The commonest cause of an acute peroperative metabolic acidosis is tissue hypoxia and the correct treatment is restoration of adequate tissue perfusion. Treatment with bicarbonate solutions will correct the measured metabolic acidosis but not treat the problem. Indeed, as bicarbonate is rapidly converted into carbon dioxide intracellular acidosis may, in fact, get worse. The administration of bicarbonate solutions should be reserved solely for situations where bases have been lost or where the degree of acidosis is so severe that myocardial function is compromised (this is rare).
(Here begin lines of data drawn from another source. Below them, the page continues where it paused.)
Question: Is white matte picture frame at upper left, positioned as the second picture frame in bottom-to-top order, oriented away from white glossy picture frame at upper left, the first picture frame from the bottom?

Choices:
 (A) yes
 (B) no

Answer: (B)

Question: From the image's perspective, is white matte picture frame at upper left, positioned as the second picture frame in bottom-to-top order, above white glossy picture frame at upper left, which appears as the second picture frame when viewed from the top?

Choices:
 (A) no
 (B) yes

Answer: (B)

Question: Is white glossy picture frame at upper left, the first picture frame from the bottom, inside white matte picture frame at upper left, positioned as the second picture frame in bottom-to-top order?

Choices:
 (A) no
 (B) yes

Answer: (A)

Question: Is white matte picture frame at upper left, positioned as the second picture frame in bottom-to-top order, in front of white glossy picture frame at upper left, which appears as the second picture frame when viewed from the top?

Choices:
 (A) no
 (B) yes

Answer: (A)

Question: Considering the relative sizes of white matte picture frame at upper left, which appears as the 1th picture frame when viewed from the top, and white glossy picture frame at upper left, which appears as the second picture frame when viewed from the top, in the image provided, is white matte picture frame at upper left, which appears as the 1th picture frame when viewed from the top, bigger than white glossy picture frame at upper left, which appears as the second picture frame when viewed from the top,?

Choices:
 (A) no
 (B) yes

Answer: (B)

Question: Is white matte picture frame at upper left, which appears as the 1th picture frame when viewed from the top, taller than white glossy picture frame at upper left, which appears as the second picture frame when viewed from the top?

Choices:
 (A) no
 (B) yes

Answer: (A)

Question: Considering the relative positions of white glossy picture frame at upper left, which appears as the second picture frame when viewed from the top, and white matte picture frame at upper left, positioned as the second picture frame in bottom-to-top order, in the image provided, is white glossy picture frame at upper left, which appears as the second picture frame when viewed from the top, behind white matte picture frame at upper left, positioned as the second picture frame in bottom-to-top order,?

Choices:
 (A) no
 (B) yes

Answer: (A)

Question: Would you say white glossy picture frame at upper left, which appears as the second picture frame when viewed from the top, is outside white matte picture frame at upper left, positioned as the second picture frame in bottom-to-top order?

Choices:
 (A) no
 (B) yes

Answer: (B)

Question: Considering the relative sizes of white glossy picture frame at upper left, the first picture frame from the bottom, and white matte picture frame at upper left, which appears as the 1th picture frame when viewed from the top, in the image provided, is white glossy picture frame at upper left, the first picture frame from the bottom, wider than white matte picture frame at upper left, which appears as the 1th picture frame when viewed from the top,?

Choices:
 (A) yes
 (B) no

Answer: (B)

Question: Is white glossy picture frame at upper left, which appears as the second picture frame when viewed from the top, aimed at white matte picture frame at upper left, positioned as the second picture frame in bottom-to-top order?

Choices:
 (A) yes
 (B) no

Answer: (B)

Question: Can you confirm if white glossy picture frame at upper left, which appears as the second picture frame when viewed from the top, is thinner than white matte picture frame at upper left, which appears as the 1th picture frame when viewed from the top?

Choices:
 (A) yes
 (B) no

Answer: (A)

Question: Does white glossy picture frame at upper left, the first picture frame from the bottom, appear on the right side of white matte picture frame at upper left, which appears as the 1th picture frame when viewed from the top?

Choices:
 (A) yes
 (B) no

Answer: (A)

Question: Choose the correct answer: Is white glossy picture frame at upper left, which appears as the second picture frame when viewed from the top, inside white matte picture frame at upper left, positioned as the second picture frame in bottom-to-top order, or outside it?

The acute acidosis seen in prolonged cardiac arrest may require the infusion of 50 mmol of 8.4 per cent sodium bicarbonate solution.
Acidosis due to transplantation of the ureters into the colon
Acidosis due to transplantation of the ureters into the colon is discussed in Chapter 63 of this book.
Respiratory acidosis, a condition where the PCO2 is above the normal range, is caused by impaired alveolar ventilation.
In practice this problem most commonly occurs when there is inadequate ventilation of the anaesthetised patient, or when the effects of muscle relaxants have not worn off or been fully reversed at the end of the anaesthetic. There is also a risk of respiratory acidosis when the patient undergoing surgery already has pre-existing pulmonary disease (e.g. chronic bronchitis or emphysema), and this is accentuated by thoracic and upper abdominal incisions.
The anion gap
This is a calculated estimation of the undetermined or unmeasured anions in the blood. It is sometimes used to establish the cause of a metabolic acidosis. Anion gap = (Na + K) — (HCO3 + Cl). The normal anion gap is 10—16 mmol/litre. An increased anion gap is seen in metabolic acidosis due to ketoacidosis, lactic acidosis, poisoning (salicylates) and renal failure. A normal anion gap is seen in metabolic acidosis due to renal tubular acidosis and loss of alkali due to diarrhoea, intestinal obstruction or intestinal fistula, and in the hyperchloraemia of ureterocolic anastomosis.